Yale Triggers Protests After Expelling Depressed Student
Yale University students are protesting its mental health policies again after a business school student suffering from depression was expelled when he missed his required course load by a half credit.
Grant Mao, a former student at Yale’s School of Management, fell short of the requirements to stay enrolled last spring after, among other things, his fiancée broke off their engagement and his mother suffered a heart attack. Mao says he was struggling with clinical depression, which made it impossible for him to complete assignments. He says he presented documentation of the diagnosis to Yale, but was turned away.
He appealed the decision and lost. Now Mao is helping to lead a growing movement of students who demand that the school change its approach to mental health problems—and allow him to continue his studies.
“I don’t think my experience is unique,” Mao said. “This is a big issue at Yale. I don’t want what happens to me to happen to anyone else.” In fighting his expulsion, Mao has teamed with the Graduate Employees & Students Organization—a group seeking to be formally recognized as a union of graduate teaching assistants at Yale. On Dec. 8, Mao and fellow students delivered a petition demanding his reinstatement and staged a rally outside the School of Management. The same day, the union filed a collective grievance—including a list of specific demands for improvements in psychological care—stressing what it called inadequacies in mental health services at Yale. They complained of long waits for students wanting to meet with a therapist, the limited time students say they can spend with mental health professionals, and the loss of medical coverage when students take a leave of absence.
This isn't the first time Yale students have criticized the university for how it handles mental health. Earlier this year, they publicly demanded the administration do more to support students suffering from depression after a student died in an apparent suicide. In April, Yale College Dean Jonathan Holloway announced several changes to university policies that were intended to make it easier for students suffering from mental health problems to take a temporary leave of absence.

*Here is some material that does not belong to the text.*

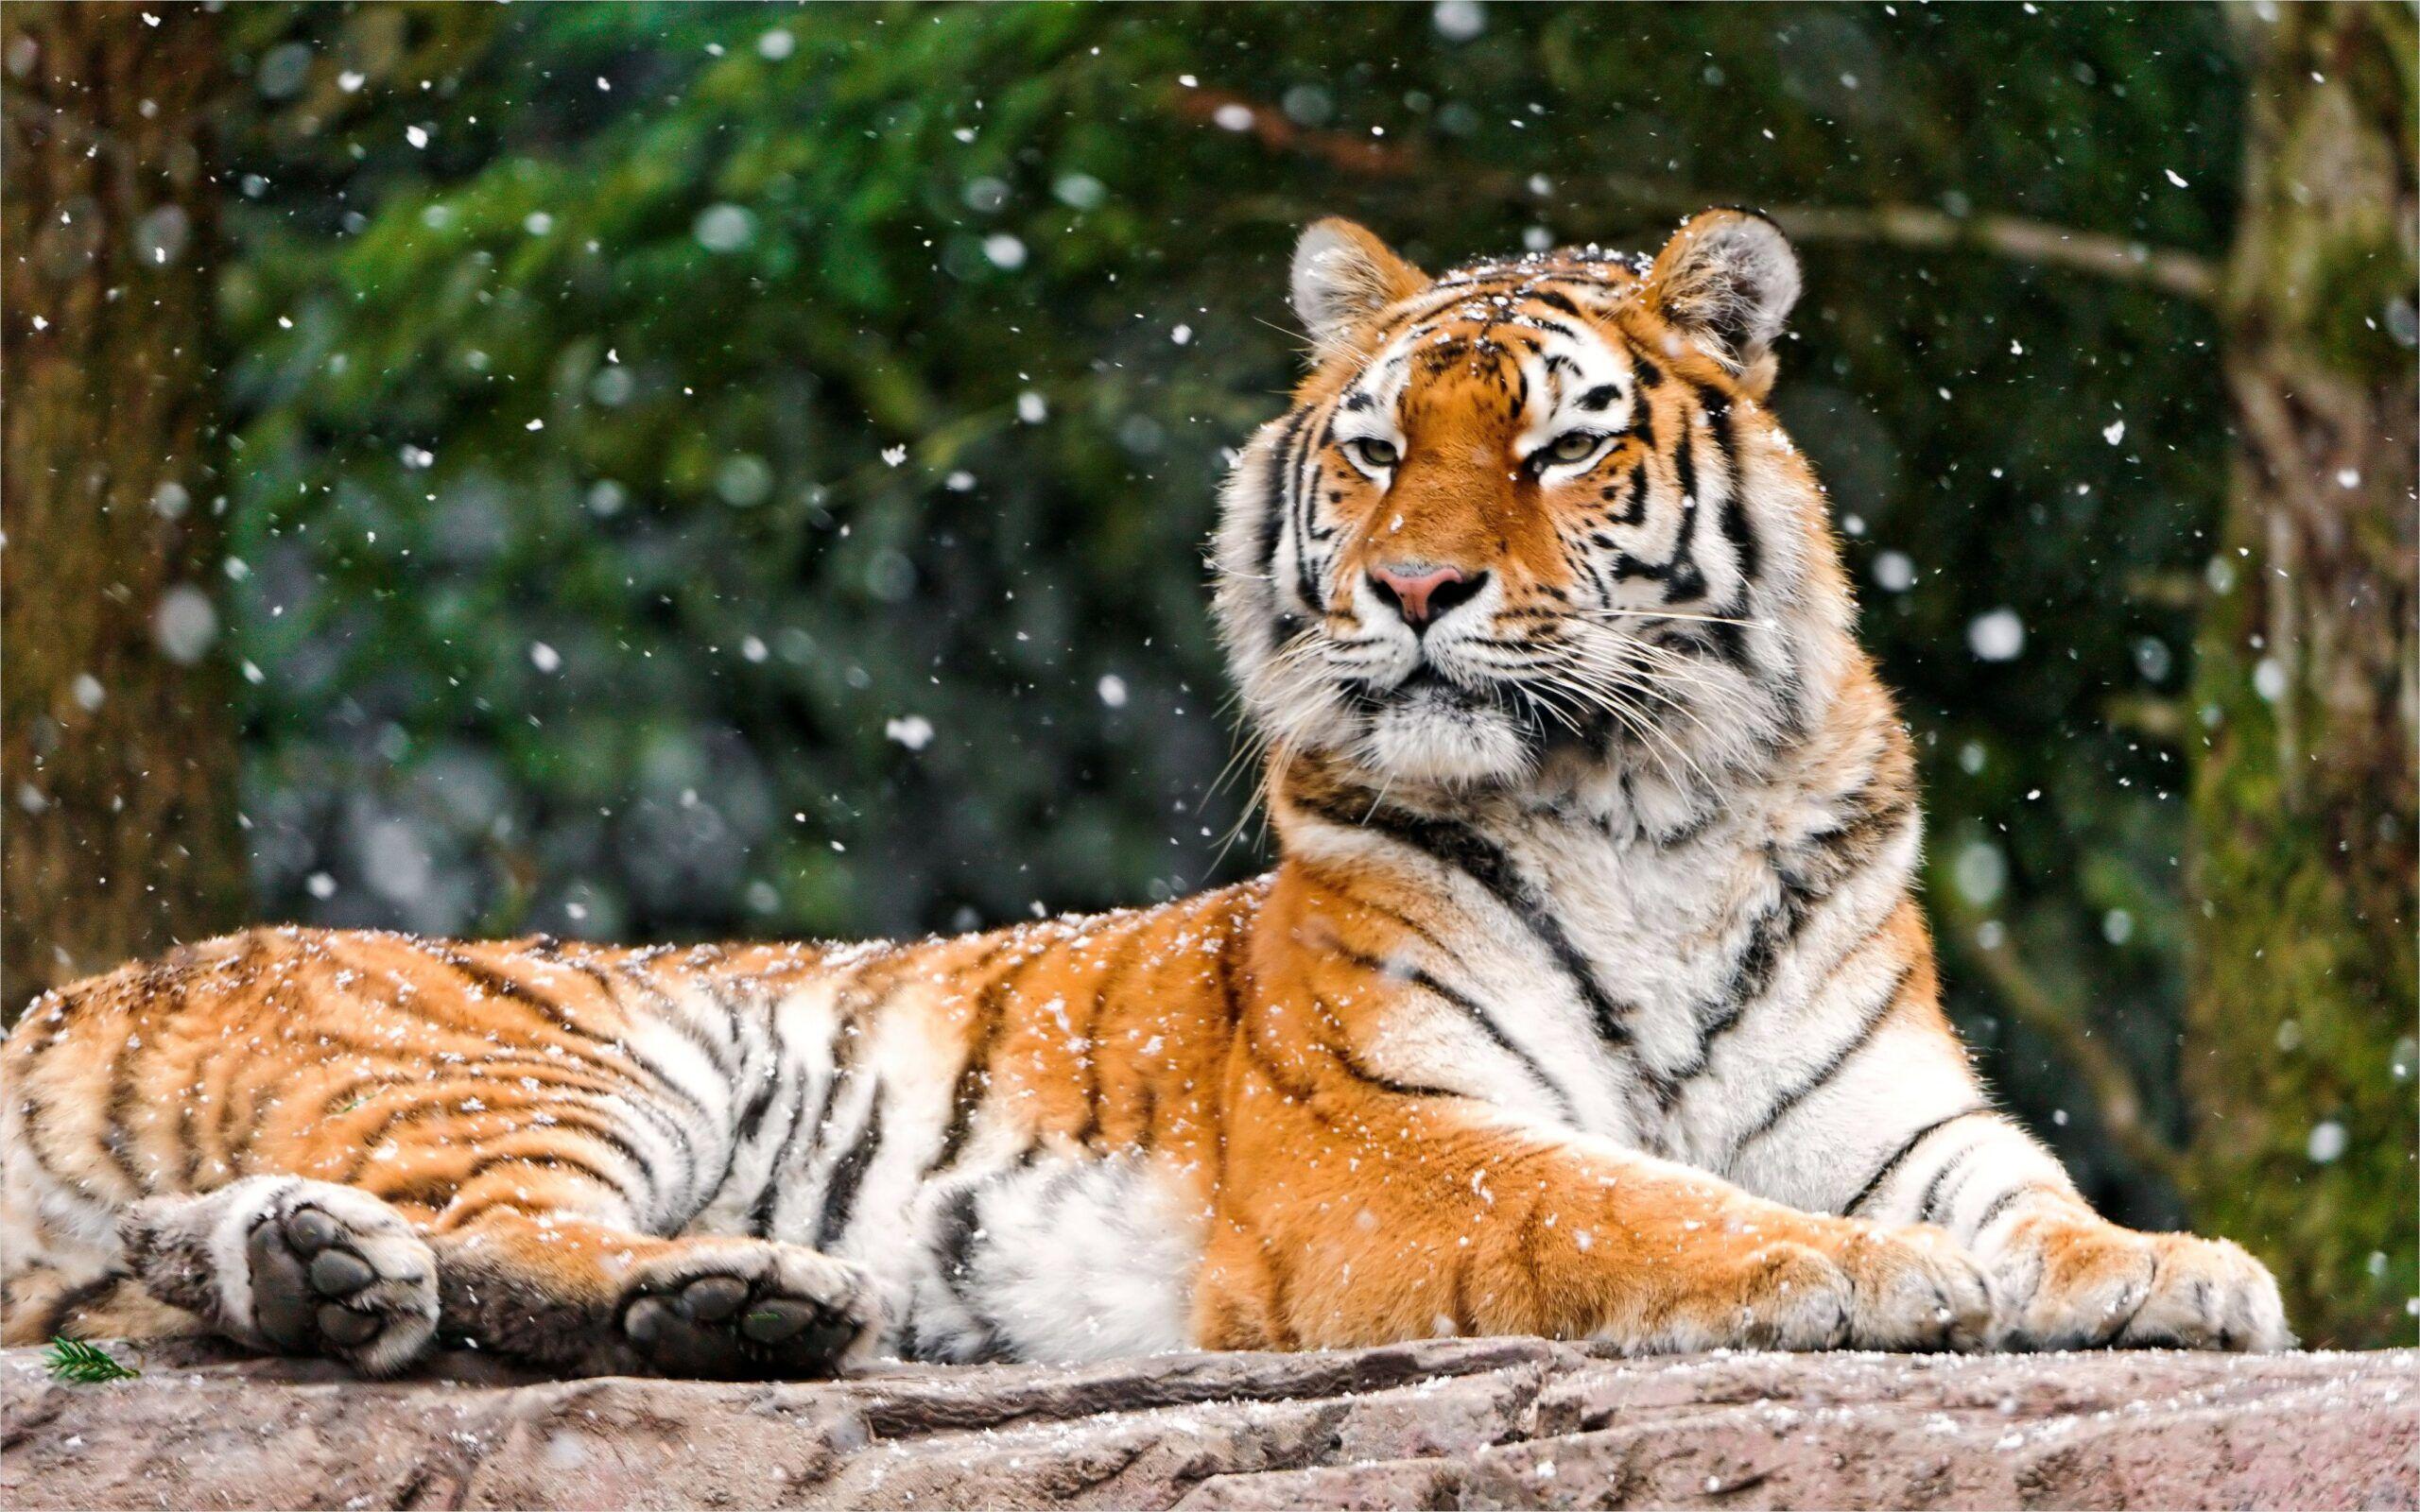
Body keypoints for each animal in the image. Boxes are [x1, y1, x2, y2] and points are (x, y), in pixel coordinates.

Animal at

In the case of Mao, Anjani Jain, an associate dean of Yale’s MBA program, confirmed he was no longer enrolled at the business school but declined to offer any more details, citing confidentiality.
Mao, who is Chinese, says he experienced deep culture shock the moment he set foot on Yale’s New Haven, Conn., campus in the fall of 2014. Over the next few months, things would get even more unbearable, he says.
First his fiancée broke it off. Then, in December, his mother fell ill. Mao was unable to fall asleep at night, and when he did, he slept for only short periods. That left him exhausted during the day, adding to a growing reluctance to leave his room for activities that involved interacting with other people, including going to class.
Mao says he spoke with officials at the School of Management in January, explaining that he wasn't handling his mother’s condition well and that the stress of applying for summer internships was making things worse. He says he was never offered psychiatric help.
Jain said the school tells every MBA candidate about “psychological counseling and mental health resources” during a mandatory orientation at the beginning of the year.
“The reason I chose Yale is that Yale School of Management was known for nonprofit and social business,” says Mao. “I naively thought they cared about society, that they cared about people, that they cared about their students. But my experience didn’t tell me anything about that.”